Tax avoidance is a measure of the incompetence of the lawmaker and the competence of the taxpayer

Taxation is fundamentally a confiscation of private assets for public purposes. It may well be necessary. Tax laws may be fair or unfair. Good citizenship – individual or corporate – then requires that prevailing rules of taxation law be followed, due amounts calculated and paid. Individuals and companies are required to cooperate in calculating the taxes they owe to their tax jurisdictions under existing rules and to pay such amounts in a timely manner.

I find it irritating when the lawmakers then criticise taxpayers for the deficiencies of the laws they have formulated. It has become popular for politicians to criticise large companies and wealthy individuals for “tax avoidance” (which is perfectly legal) as being cases of “not paying your fair share of tax”. It strikes me as a rather irrational – if populist – argument. Tax laws are not inherently, and of themselves, “fair”. In fact the question of “fairness” is not a criteria when it comes to paying or not paying tax. It comes into play only in the formulation of the enabling law. Once a tax law is passed, all legal entities within the jurisdiction are required to pay – whether or not it is “fair” in somebody’s opinion. Many tax laws are intentionally “unfair” to try and implement some policy or other, or to encourage some particular behaviour. When politicians start referring to the “spirit of the law” not being followed, it is just a confession of their own incompetence in formulating laws to implement their intentions.

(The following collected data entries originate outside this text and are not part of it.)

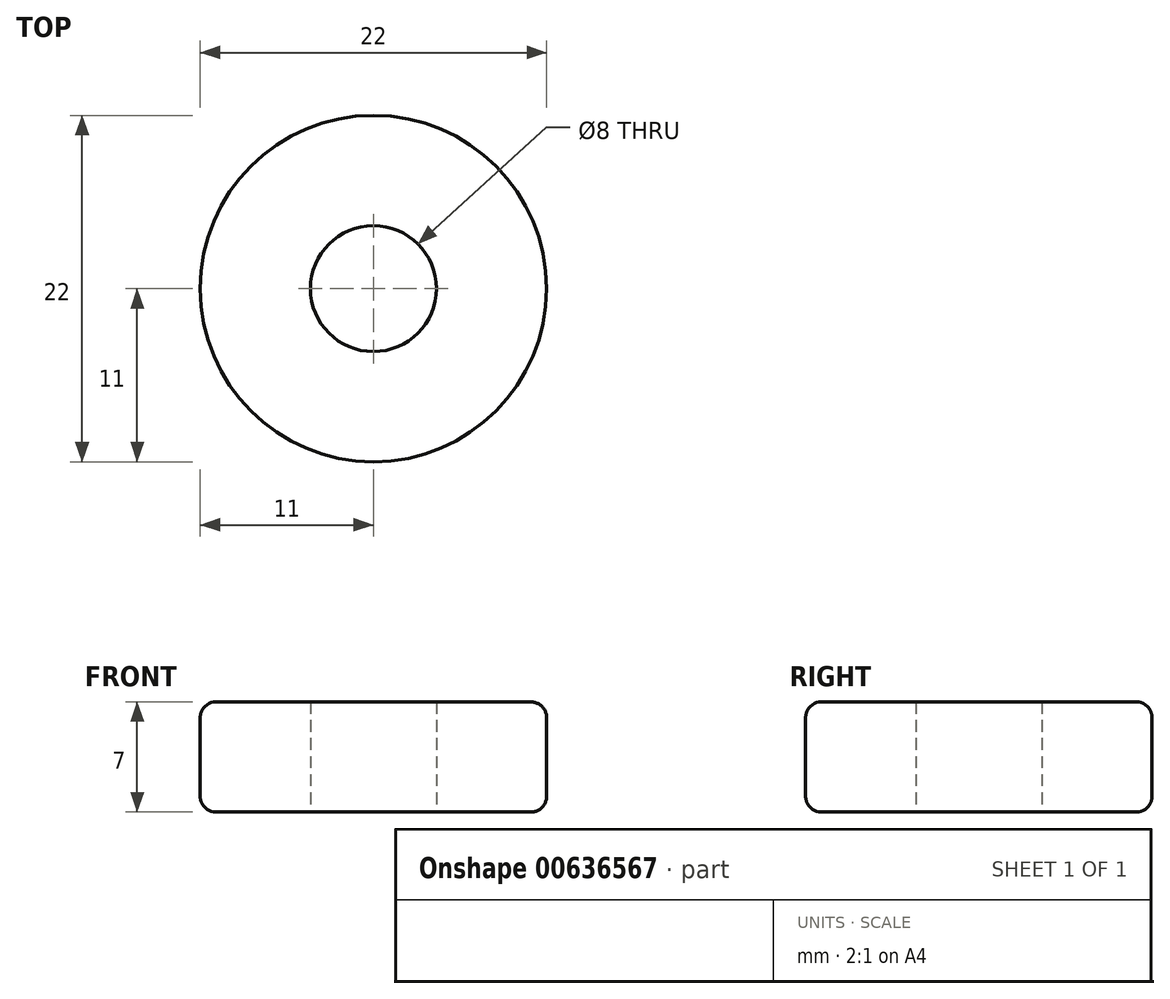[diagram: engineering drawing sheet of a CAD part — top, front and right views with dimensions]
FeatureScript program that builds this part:
annotation { "Feature Type Name" : "Feature", "Feature Type Description" : "" }
export const myFeature = defineFeature(function(context is Context, id is Id, definition is map)
    precondition{}
    {
        {
            var Q0;
            Q0=qCreatedBy(makeId("Top.planeOp"),FACE);
            var sketch = newSketch(context, id + "F0", { "sketchPlane" : qUnion([Q0])});
            skCircle(sketch, "E0", {"center": v(0, 0) * mm, "radius": 11 * mm});
            skCircle(sketch, "E1", {"center": v(0, 0) * mm, "radius": 4 * mm});
            skSolve(sketch);
        }
        {
            var Q0;
            Q0 = qSketchRegion(id + "F0", true);
            extrude(context, id + "F1", {"entities" : qUnion([Q0]), "depth" : 7 * mm, "offsetDistance" : 25 * mm});
        }
        {
            var Q0;
            Q0=makeQuery(id+"F1.opExtrude","CAP_EDGE",EDGE,{"disambiguationData":[OSD([sQuery(id+"F0.wireOp",EDGE,"E0")])],"isStart":true});
            var Q1;
            Q1=makeQuery(id+"F1.opExtrude","CAP_EDGE",EDGE,{"disambiguationData":[OSD([sQuery(id+"F0.wireOp",EDGE,"E0")])],"isStart":false});
            fillet(context, id + "F2", {"entities" : qUnion([Q0, Q1]), "radius" : 1 * mm, "tangentPropagation" : true, "allowEdgeOverflow" : false});
        }
    });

As law-abiding individuals and companies, we calculate and pay our taxes according to the rules that prevail. We use all available rules of allowable deductions and off-sets and deferred taxes and tax-breaks to minimise the amount of personal assets that are to be confiscated by the State. We use accountants and experts to navigate the complexities and intricacies of tax legislation. No individual is ever expected to pay more than the prevailing rules require. Any individual who does pay more than required, and assuming his perfectly rational objective is to minimise the tax to be payed, is fundamentally incompetent. Any company which pays more tax than it should also demonstrates incompetence and is not demonstrating due care of its investors’ assets.

Individuals and corporations are not required or expected to pay more than what is due under the rules prevailing. The issue of ethics is in play when the rules are formulated and is also involved in the following of the rules. The act of payment is an ethical issue but minimisation of tax due is a matter of competence, not of ethics. Paying more taxes than are due demonstrates incompetence and gains no ethical credits. So when there is criticism of companies for “not paying enough tax”, the real failure is with the politicians who have made the deficient rules – not with the individuals or companies who have followed the prevailing rules to their own best advantage.

I would certainly not wish to invest in any company which was not sufficiently competent to keep its taxes to a minimum.

Tax evasion is illegal and demonstrates a lack of ethics with the taxpayer. Tax avoidance is a measure of the incompetence of lawmakers and of the competence of the taxpayer. I would go so far as to say that to pay more tax than is due is not just incompetent, but also unethical in being deficient in the due care of resources to be expected of any responsible entity.